* [Problem to solve]
What is needed is every line of the data that includes the word "Condition". Please copy each one.
═════ Records provided
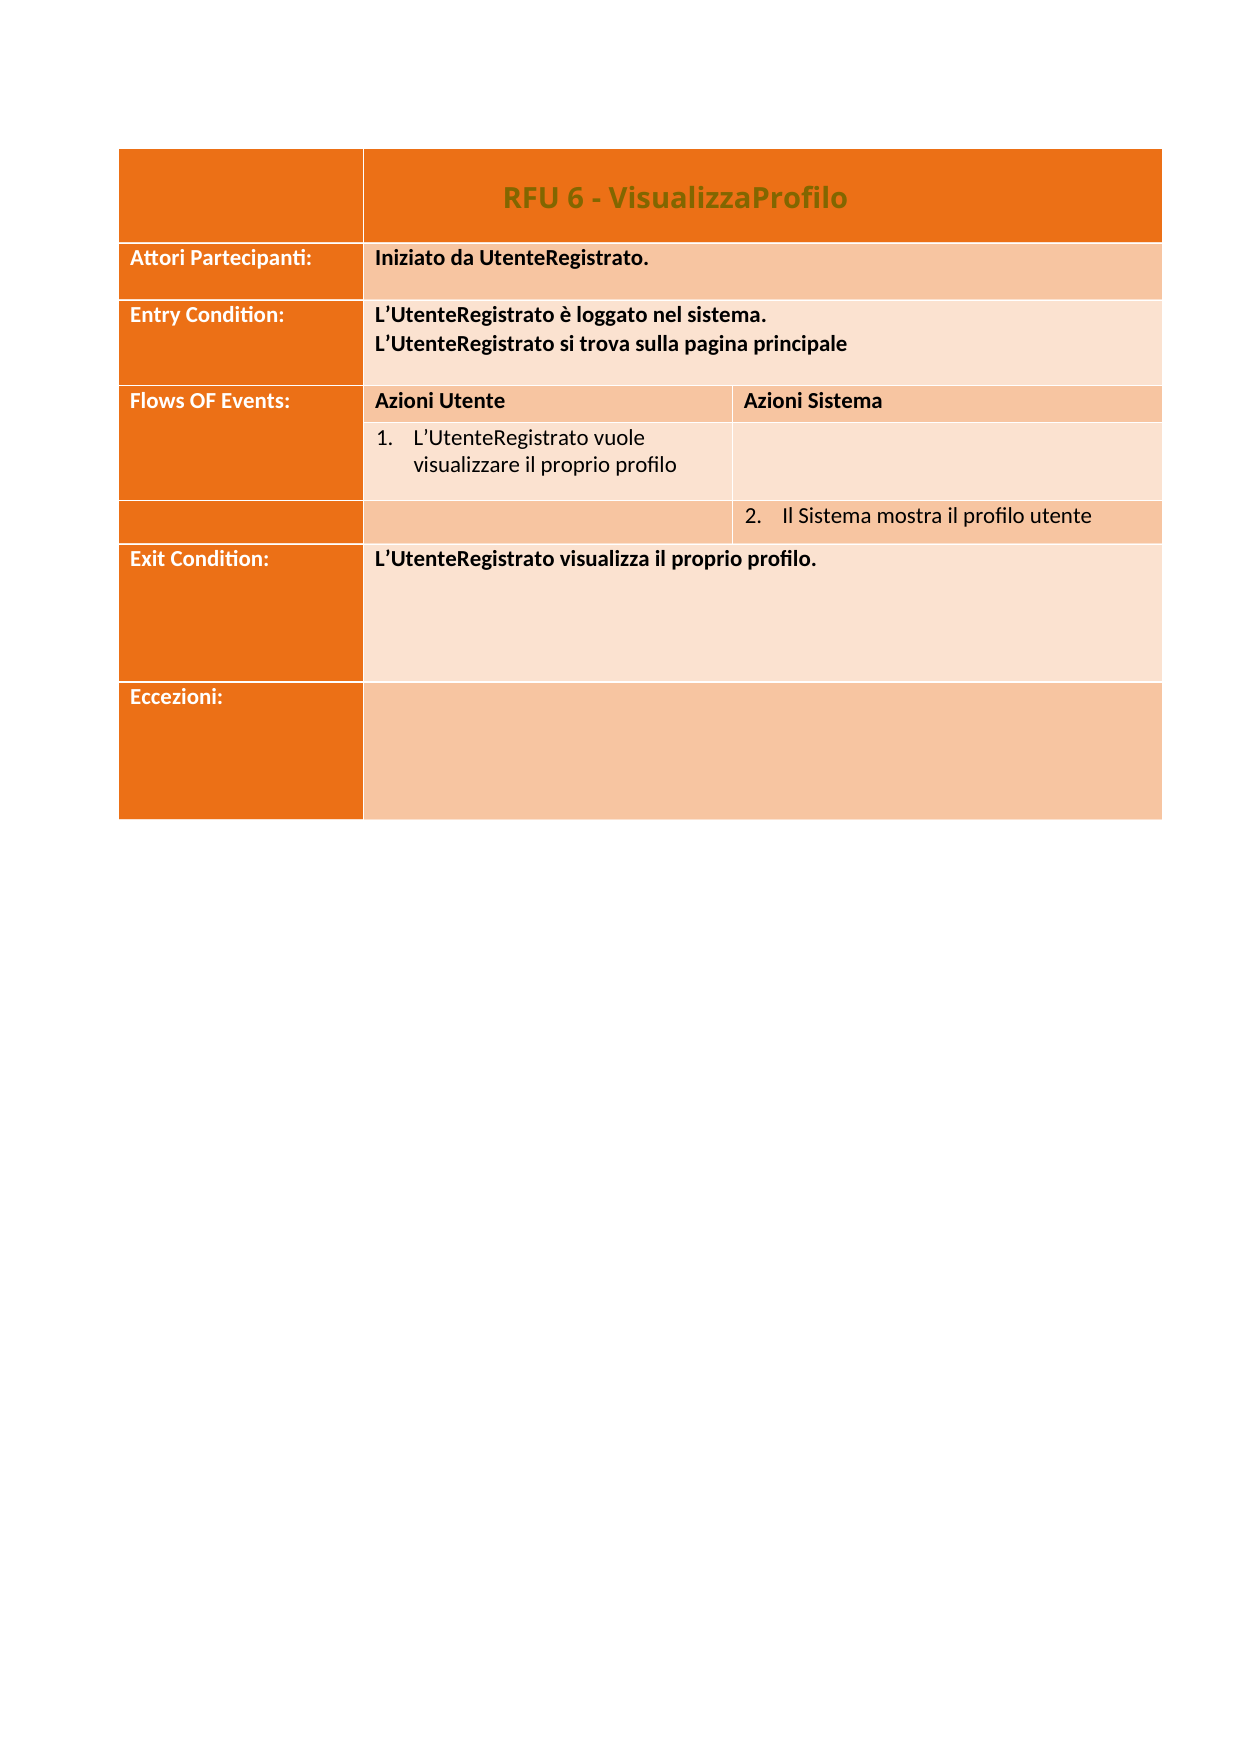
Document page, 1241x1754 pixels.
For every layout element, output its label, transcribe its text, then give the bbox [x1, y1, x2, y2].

table_cell Attori Partecipanti: [119, 244, 363, 299]
table_cell [733, 423, 1162, 500]
table_cell Exit Condition: [119, 545, 363, 681]
table_cell Azioni Utente [364, 386, 732, 422]
table_cell Azioni Sistema [733, 386, 1162, 422]
table_header RFU 6 - VisualizzaProfilo [364, 149, 1162, 242]
table_cell Iniziato da UtenteRegistrato. [364, 244, 1162, 299]
table_cell Entry Condition: [119, 301, 363, 385]
table_cell [364, 501, 732, 543]
table_cell Il Sistema mostra il profilo utente [733, 501, 1162, 543]
table_cell [364, 683, 1162, 819]
table_cell [119, 501, 363, 543]
table_cell L’UtenteRegistrato è loggato nel sistema. L’UtenteRegistrato si trova sulla pagina principale [364, 301, 1162, 385]
table_cell Eccezioni: [119, 683, 363, 819]
table_cell Flows OF Events: [119, 386, 363, 500]
table_header [119, 149, 363, 242]
table_cell L’UtenteRegistrato vuole visualizzare il proprio profilo [364, 423, 732, 500]
table_cell L’UtenteRegistrato visualizza il proprio profilo. [364, 545, 1162, 681]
══════════
* [Output for this exercise]
table_cell Exit Condition: [119, 545, 363, 681]
table_cell Entry Condition: [119, 301, 363, 385]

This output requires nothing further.